Calculating a covariance matrix of the data set attribute, and calculating an eigenvalue and an eigenvector of the covariance matrix through a singular value decomposition algorithm;

And obtaining a dimension reduction matrix through dimension reduction calculation, and mapping the data set to a low-dimensional space through the dimension reduction matrix.

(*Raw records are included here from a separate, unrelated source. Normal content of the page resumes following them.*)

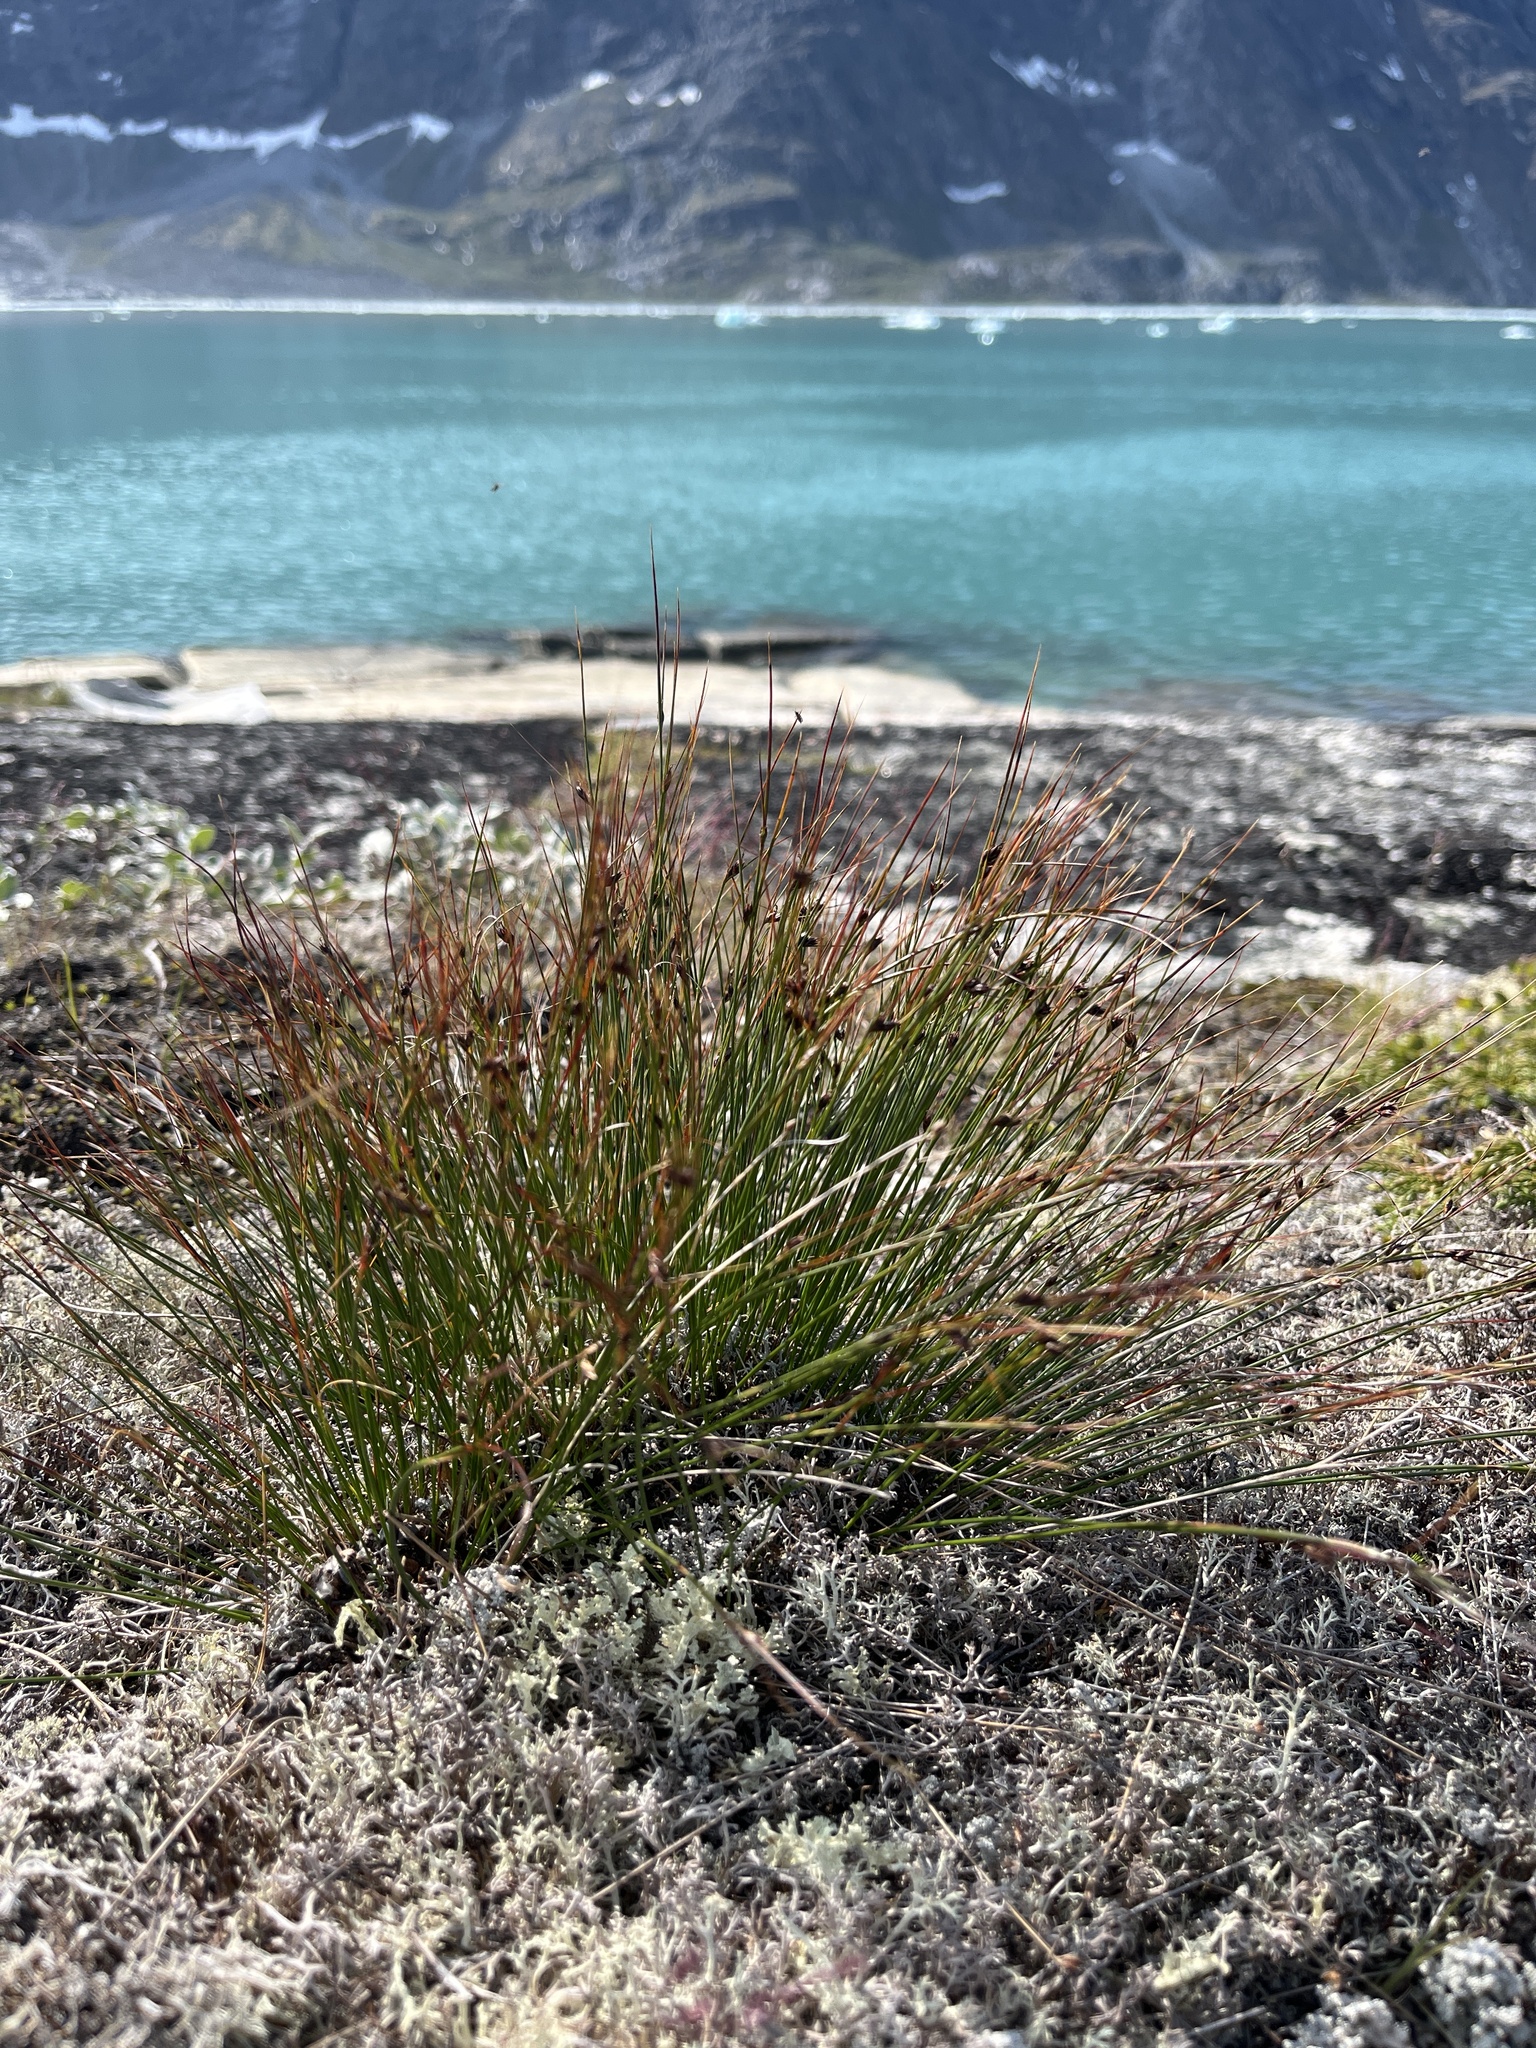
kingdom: Plantae
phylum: Tracheophyta
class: Liliopsida
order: Poales
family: Juncaceae
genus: Oreojuncus
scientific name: Oreojuncus trifidus
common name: Highland rush
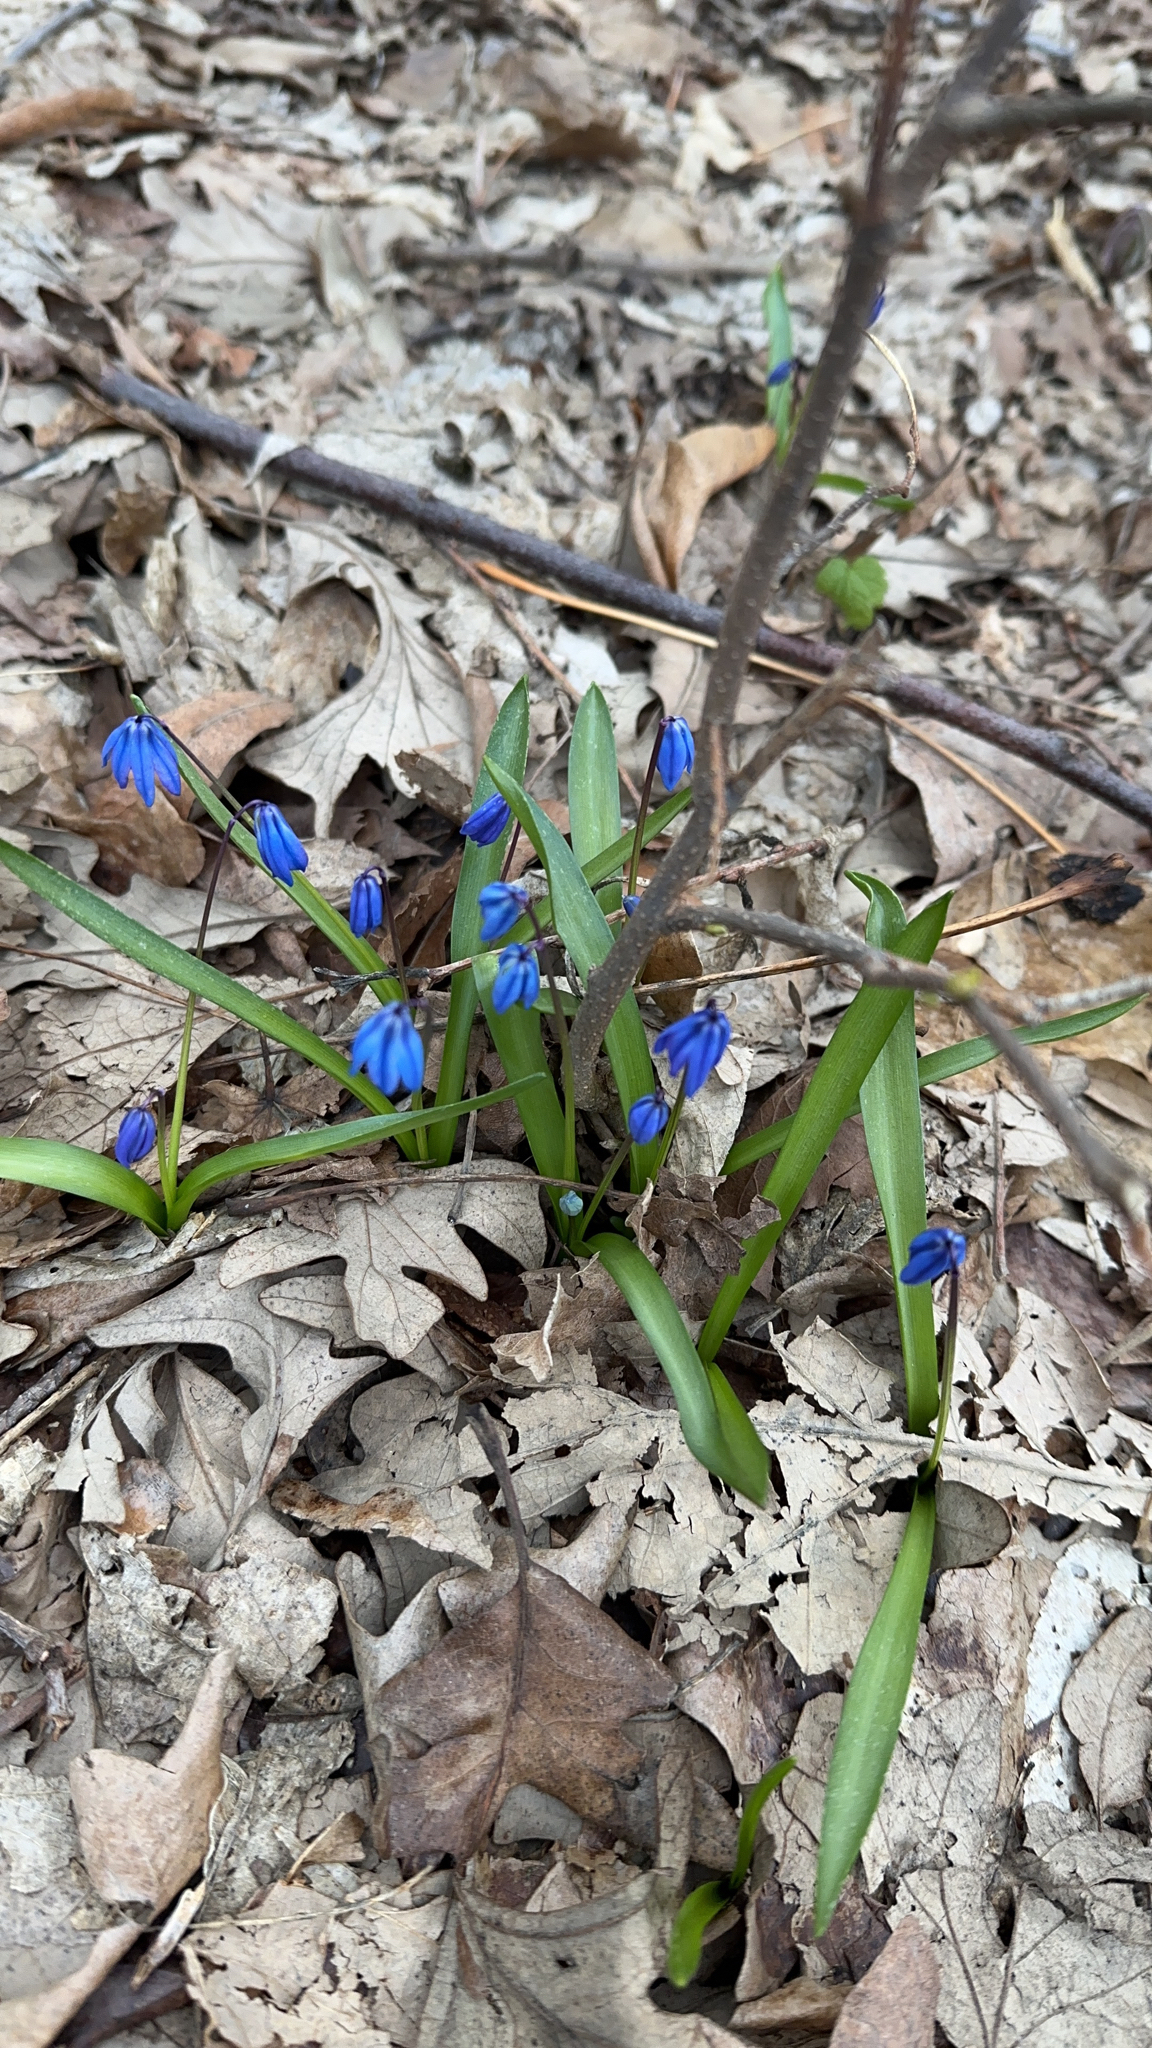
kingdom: Plantae
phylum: Tracheophyta
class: Liliopsida
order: Asparagales
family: Asparagaceae
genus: Scilla
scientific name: Scilla siberica
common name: Siberian squill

8. The big data acceleration structure construction method according to claim 1, characterized by: the clustering process in the step B comprises the following steps:

B1. Setting the value range [ K1, K2], K1 and K2 of the cluster number K as the classification number, and assigning the cluster number K as the lower limit K1 of the value range;

B2. Randomly selecting K clustering centers;

B3. For a class, assigning it to the nearest cluster center by distance calculation;

B4. Recalculating a new cluster center;

B5. Dividing each obtained class into two subclasses by a dichotomy method, and comparing the BIC scores of each pair of the father class and the subclasses;

B6. Calculating to obtain a pair of parent class and subclass with the largest difference of BIC scores;

B7. Saving the parent subclass in the step B6, and keeping other remaining parent subclasses unchanged, so that the clustering number K is K + 1;

B8. Turning to step B2, calculating the category condition in the new case;

B9. If the K value reaches the upper limit value K2 or the results of two continuous circulation are the same, indicating that no clustering center needs to be split, and ending the circulation;

B10. And simultaneously calculating Hamming distances among the records for a plurality of cluster categories, and reordering the data in the group.